La mission technique de la CEDEAO est en Guinée, inscrite dans la continuité d’un processus régional visant à renforcer les liens de coopération entre la Guinée et la Sierra Leone. Déployée sur mandat de la Conférence des chefs d’État et de gouvernement, cette visite complète une première phase tenue en Sierra Leone en septembre 2025.

Après plusieurs rencontres avec les autorités et les départements ministériels, la mission s’est rendue ce mardi 16 juin 2026 au siège du Conseil national des organisations de la société civile guinéenne (CNOSCG). Objectif : échanger avec les associations de la société civile sur les questions de paix, de coopération, de développement durable et de relations transfrontalières.

Sa programmation à Conakry et la série de réunions avec les ministères des Affaires étrangères, de l’Administration territoriale, de la Sécurité et de la Défense, ainsi qu’avec la société civile, montrent une volonté d’impliquer à la fois les autorités centrales et les acteurs locaux dans la recherche d’une solution durable.

Le discours des représentants de la CEDEAO met l’accent sur l’écoute et la consolidation du dialogue. Cette posture légitime la médiation comme processus inclusif plutôt que comme intervention imposée. Les échanges ont notamment mis en lumière des revendications centrées sur la paix, l’intégration et la fraternité entre communautés frontalières, ainsi que la nécessité d’initiatives concrètes, projets intégrateurs et infrastructures de base, pour renforcer la cohésion à la frontière.

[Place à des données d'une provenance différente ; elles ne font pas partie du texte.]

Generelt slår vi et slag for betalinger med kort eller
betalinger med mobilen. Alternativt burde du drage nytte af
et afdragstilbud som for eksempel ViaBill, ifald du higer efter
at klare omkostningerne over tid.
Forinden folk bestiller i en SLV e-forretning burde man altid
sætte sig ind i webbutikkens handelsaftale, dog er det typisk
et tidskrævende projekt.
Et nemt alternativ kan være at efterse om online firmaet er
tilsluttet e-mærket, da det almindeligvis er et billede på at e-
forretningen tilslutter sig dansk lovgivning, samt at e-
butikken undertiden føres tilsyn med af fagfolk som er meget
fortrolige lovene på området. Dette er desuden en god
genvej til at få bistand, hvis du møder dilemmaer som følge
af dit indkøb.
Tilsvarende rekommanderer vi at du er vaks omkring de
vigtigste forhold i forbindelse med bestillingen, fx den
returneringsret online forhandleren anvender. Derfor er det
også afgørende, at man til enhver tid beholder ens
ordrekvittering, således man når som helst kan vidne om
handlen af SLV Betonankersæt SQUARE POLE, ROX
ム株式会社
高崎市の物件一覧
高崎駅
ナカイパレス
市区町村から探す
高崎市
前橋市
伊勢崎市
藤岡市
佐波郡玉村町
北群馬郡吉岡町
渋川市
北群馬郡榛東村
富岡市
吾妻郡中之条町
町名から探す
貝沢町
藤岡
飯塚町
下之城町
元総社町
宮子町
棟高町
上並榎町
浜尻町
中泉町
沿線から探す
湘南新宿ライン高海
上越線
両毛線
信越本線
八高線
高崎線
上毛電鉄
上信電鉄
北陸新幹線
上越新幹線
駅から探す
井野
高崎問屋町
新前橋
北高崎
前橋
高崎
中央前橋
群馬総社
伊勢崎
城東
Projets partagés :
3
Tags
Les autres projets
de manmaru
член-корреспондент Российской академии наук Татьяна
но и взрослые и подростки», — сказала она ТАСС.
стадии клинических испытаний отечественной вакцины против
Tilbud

L’analyse conjointe des délégations révèle un double constat. D’une part, la dimension politique est engagée : les autorités guinéennes se montrent prêtes à collaborer et l’État central appuie les démarches de prévention et de pré‑négociation. D’autre part, la faiblesse des conditions socio‑économiques dans les zones frontalières apparaît comme facteur structurel de fragilité. L’absence d’infrastructures et de services sociaux alimente la pauvreté et peut, à terme, cristalliser des tensions intercommunautaires.


En conséquence, la réussite de cette mission dépendra moins d’accords formels que de la capacité de la CEDEAO et des États concernés à traduire le dialogue en projets concrets : infrastructures, facilitation de la circulation des biens et services et programmes de développement local. Sans ces réponses structurelles, les efforts diplomatiques risquent de rester symboliques. La paix sociale, comme le rappelle la mission, exige des actions tangibles sur le terrain.